Passage »
-*-*-
The fund of sprightly anecdote, by which Vasari illustrates the character of both artist and patron, the lively pictures he presents of the Italian life, and customs, of the time, and his frequent references to important social and political events, let us into the history, and the spirit, of the Italian renaissance. We become familiar with the great men, hear them speak, see them act. When we have finished "The Lives," we have learned more of the springs that moved men's minds in those days, than we can learn from any ordinary history of the period. Indeed, it may be safely said that one must have read Vasari, fully to appreciate certain sides of the renaissance.
-*-*-
Material supplied »
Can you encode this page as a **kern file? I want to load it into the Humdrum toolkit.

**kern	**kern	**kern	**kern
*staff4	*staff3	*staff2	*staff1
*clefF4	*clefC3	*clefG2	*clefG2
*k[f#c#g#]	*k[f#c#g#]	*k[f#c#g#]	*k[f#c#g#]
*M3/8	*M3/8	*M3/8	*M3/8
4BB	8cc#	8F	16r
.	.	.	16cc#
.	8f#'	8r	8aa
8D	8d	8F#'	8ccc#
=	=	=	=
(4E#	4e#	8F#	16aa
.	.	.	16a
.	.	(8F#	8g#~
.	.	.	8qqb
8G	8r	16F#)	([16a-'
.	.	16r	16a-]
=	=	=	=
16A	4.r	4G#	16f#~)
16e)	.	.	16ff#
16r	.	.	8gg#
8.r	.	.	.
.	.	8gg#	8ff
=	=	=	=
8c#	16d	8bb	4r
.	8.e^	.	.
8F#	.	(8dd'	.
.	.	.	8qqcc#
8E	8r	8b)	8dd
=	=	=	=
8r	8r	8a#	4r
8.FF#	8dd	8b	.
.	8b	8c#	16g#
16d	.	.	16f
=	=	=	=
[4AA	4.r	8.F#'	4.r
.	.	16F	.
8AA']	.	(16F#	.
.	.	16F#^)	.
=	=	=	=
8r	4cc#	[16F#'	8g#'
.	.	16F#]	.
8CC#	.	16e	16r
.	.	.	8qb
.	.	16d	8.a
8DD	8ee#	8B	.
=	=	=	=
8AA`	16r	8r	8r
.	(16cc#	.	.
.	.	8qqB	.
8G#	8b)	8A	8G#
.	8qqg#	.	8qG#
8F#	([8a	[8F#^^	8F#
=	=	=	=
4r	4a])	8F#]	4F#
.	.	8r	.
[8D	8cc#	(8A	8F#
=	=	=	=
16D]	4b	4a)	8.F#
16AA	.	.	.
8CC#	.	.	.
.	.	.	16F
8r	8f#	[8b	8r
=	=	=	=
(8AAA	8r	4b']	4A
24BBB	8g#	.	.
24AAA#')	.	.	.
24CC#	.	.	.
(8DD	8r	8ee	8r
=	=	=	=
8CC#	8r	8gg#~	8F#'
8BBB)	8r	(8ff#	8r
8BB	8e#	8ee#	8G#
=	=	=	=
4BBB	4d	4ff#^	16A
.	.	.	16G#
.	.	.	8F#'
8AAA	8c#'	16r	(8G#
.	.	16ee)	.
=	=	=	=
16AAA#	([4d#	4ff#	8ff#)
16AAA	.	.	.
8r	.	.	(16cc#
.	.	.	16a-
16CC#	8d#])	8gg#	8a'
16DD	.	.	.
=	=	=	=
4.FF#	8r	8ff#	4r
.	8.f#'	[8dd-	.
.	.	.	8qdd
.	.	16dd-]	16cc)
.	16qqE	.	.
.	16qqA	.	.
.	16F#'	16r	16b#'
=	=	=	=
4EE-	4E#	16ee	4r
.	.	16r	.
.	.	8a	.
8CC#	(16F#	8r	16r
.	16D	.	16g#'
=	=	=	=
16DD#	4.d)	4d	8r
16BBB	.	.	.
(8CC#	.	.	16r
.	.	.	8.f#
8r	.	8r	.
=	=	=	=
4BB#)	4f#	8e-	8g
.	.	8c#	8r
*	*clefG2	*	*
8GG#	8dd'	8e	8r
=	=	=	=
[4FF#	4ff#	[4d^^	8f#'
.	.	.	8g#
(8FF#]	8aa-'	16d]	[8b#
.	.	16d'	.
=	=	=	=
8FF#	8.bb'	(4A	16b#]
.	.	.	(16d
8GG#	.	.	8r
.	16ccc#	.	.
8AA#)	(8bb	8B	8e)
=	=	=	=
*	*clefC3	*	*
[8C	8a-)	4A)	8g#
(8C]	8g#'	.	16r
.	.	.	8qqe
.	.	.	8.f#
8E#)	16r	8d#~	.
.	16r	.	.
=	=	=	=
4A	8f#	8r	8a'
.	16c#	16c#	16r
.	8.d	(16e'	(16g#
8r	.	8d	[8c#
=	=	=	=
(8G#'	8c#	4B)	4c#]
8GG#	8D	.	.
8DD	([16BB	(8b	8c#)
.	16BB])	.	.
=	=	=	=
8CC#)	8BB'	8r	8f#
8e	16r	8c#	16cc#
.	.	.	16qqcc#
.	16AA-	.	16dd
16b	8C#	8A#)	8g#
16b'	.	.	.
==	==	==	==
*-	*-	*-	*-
-*-*-
Work request 1 »
Output the part of the Vasari passage between "The fund of" and "of the renaissance.", inclusive.
Work request 2 »
According to the Vasari passage, what does a reader learn more of from finishing "The Lives" than from any ordinary history of the period?

Answer section 1 »
The fund of sprightly anecdote, by which Vasari illustrates the character of both artist and patron, the lively pictures he presents of the Italian life, and customs, of the time, and his frequent references to important social and political events, let us into the history, and the spirit, of the Italian renaissance. We become familiar with the great men, hear them speak, see them act. When we have finished "The Lives," we have learned more of the springs that moved men's minds in those days, than we can learn from any ordinary history of the period. Indeed, it may be safely said that one must have read Vasari, fully to appreciate certain sides of the renaissance.

Answer section 2 »
The springs that moved men's minds in those days.